When I visited Ukraine for the first time in June, 2016, I was aware of the fighting that had torn up parts of the east. In Kyiv, I visited publicly displayed documentation of the death and ruination Russia had inflicted in the Donbas region beginning in 2014. I visited the shrines to those who fought against it. These were important memorials and warnings to the citizens of Ukraine, but they were also distinctly not the focus of life there. People were not looking back. The place of course had the remnants of its Soviet past, its inefficiencies and aged technology. But Kyiv vibrated with vitality, youth, and initiative. They were looking ahead.

Further west, in the countryside where my relatives live, the fields of corn and berries and the whispers of the wind reminded me of Tuscany.

near Rivne, 2016

Full-scale war, or even the faintest threat to any of the land or the way of life, never occurred to me. When I visited again in the winter of 2018, the threat had entered the realm of the theoretical. But that was all. No one I spoke with believed it real.

Yet years later, Putin brought it. A level of destruction only those on the ground can begin to grasp. Begin, yes, but perhaps even they can’t comprehend the extent of it. Those of us not there, well, from our safe homes we might have a more complete picture. The NY Times recently published the first comprehensive tally of the destruction in the Ukraine war. The presentation is a service to the people of Ukraine and all who are fighting Putin’s mad tyranny. The details are sickening.

The images included in the report give readers a hint of what has happened across swaths of this proud country.

NY Times, June 3, 2024. Pre-war Wikimedia Commons via Ліонкінг. April 2022, Serhii Nuzhnenko, Reuters. June 2022, by Gleb Garanich, Reuters. January 2023, by Leonid ХВ Ragozin via social media.

The infographics provide both the scale of destruction and important details, including what buildings the Russians have targeted.

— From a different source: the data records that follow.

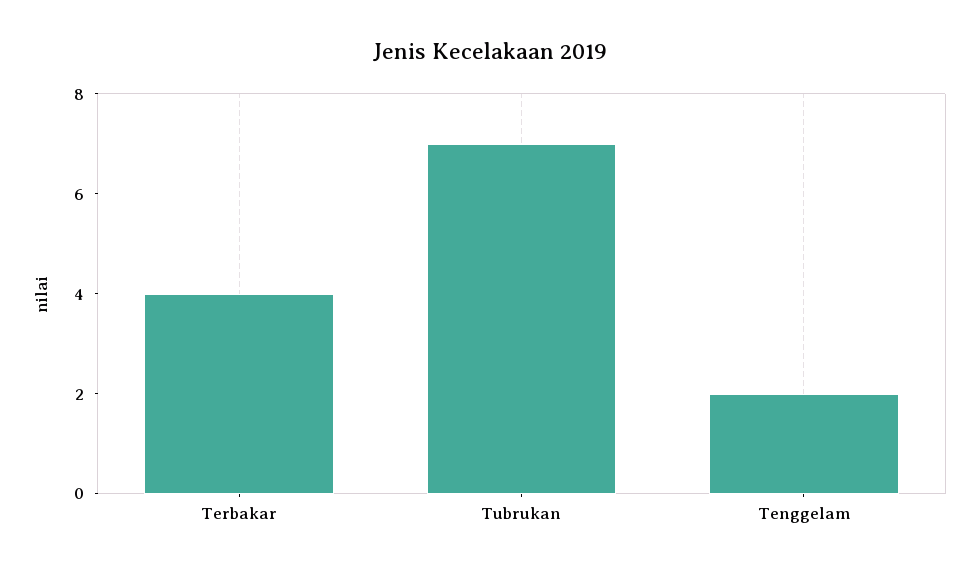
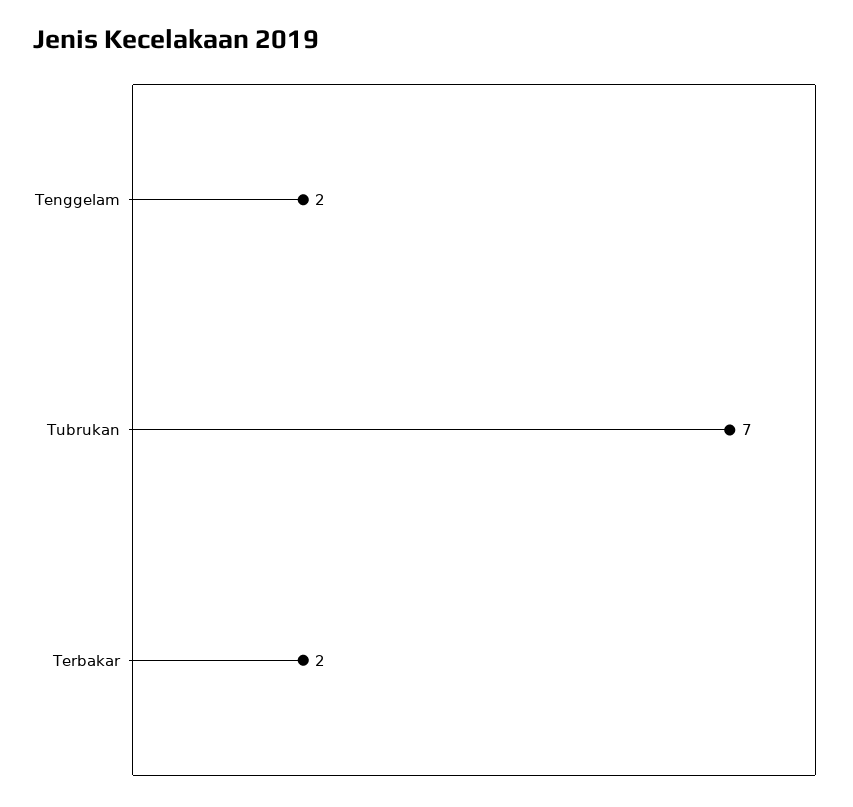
  {
-   "Terbakar": 4,
+   "Terbakar": 2,
    "Tubrukan": 7,
    "Tenggelam": 2
  }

Source: NY Times, June 3, 2024 Damage data by Corey Scher and Jamon Van Den Hoek based on InSAR data from Copernicus Sentinel-1, building footprints by OpenStreetMap. Satellite images by Maxar Technologies via Google, June 2023

The whole report deserves to be read. Demands to be.

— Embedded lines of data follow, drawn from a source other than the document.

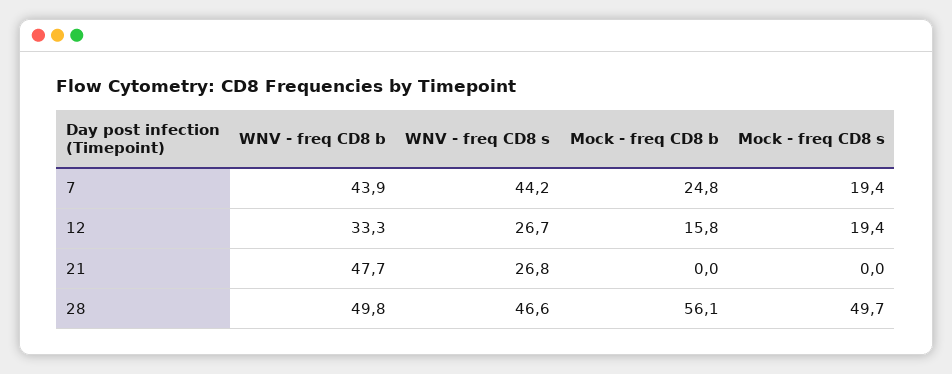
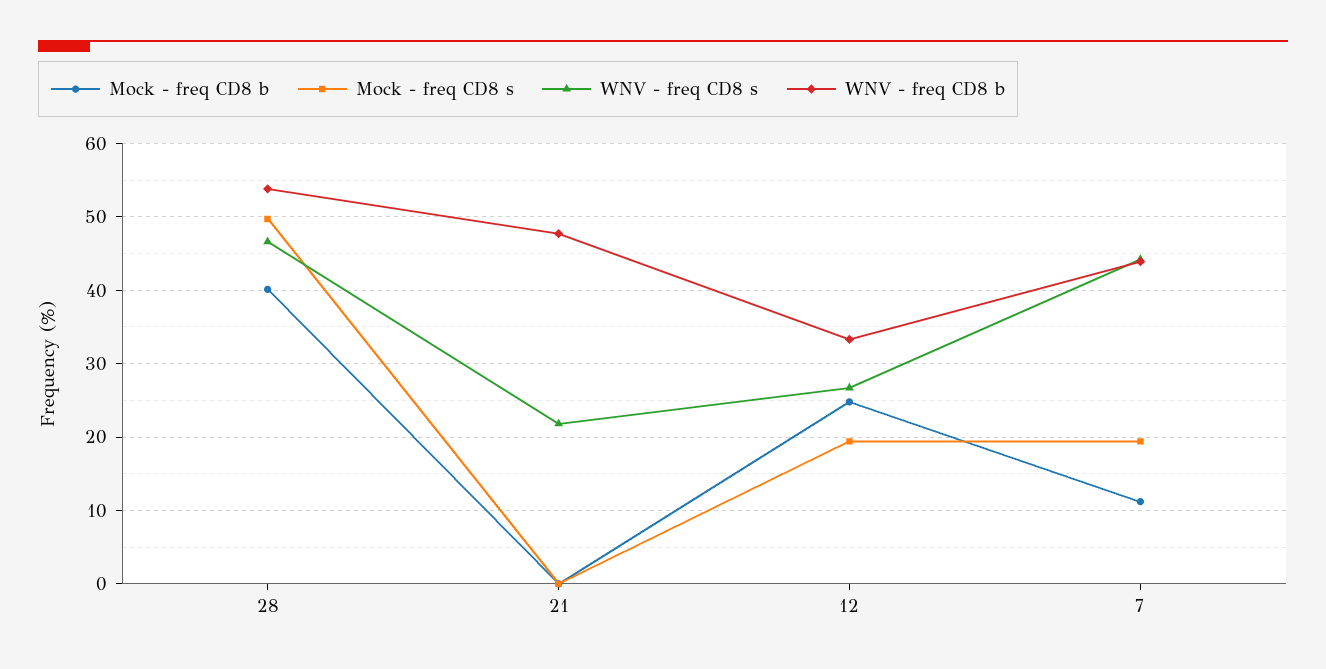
  {
    "WNV - freq CD8 b": {
      "7": 43.9,
      "12": 33.3,
      "21": 47.7,
-     "28": 49.8
+     "28": 54
    },
    "WNV - freq CD8 s": {
      "7": 44.2,
      "12": 26.7,
-     "21": 26.8,
+     "21": 22,
      "28": 46.6
    },
    "Mock - freq CD8 b": {
-     "7": 24.8,
+     "7": 11,
-     "12": 15.8,
+     "12": 25,
      "21": 0,
-     "28": 56.1
+     "28": 40
    },
    "Mock - freq CD8 s": {
      "7": 19.4,
      "12": 19.4,
      "21": 0,
      "28": 49.7
    }
  }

What happened to my old house and Doug’s comes in the stream of life. What I felt visiting those places where our homes no longer stand, what I felt in Rome—that is a privilege, a gateway to prized memories and to flights of imagination that hopefully engender empathy and awe and new understandings of the human heart.

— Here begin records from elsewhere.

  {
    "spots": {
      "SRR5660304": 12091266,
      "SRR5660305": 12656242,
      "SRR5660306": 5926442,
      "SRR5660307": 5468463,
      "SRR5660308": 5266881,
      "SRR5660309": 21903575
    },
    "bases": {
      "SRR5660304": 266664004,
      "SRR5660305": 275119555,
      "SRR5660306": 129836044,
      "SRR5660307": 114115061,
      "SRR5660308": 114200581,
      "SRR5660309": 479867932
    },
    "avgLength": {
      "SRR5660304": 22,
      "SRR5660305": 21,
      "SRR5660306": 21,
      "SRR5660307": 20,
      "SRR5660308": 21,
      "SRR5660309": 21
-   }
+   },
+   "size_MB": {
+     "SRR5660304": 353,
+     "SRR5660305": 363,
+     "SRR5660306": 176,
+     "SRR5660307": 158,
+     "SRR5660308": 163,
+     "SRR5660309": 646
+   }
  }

What has happened in Ukraine—what is still happening—is none of those things. It is, instead, a picture of the human heart emptied. Putin and his armies have sacrificed hordes of their own people to rain down death and devastation on a country more hopeful than Russia could ever imagine. He has not only made ruins of everyday Ukraine, he has obliterated and ambushed the ruins to deprive Ukrainians the chance to revisit what is being taken from them.

For what?

The lengths Putin has gone to for death, his indifference to the pain he causes, and his childish justifications for his war—these are not explained by trauma or a psychosis or a desire to re-write history. This is evil.

The nature of that evil can be debated by clerics and philosophers and all the rest of us another day. It is real, as real as the goodness that exists in the world. Every day ahead is yet to be written, but where there is goodness, there is a chance for justice. Where there is a chance, there is only one way forward.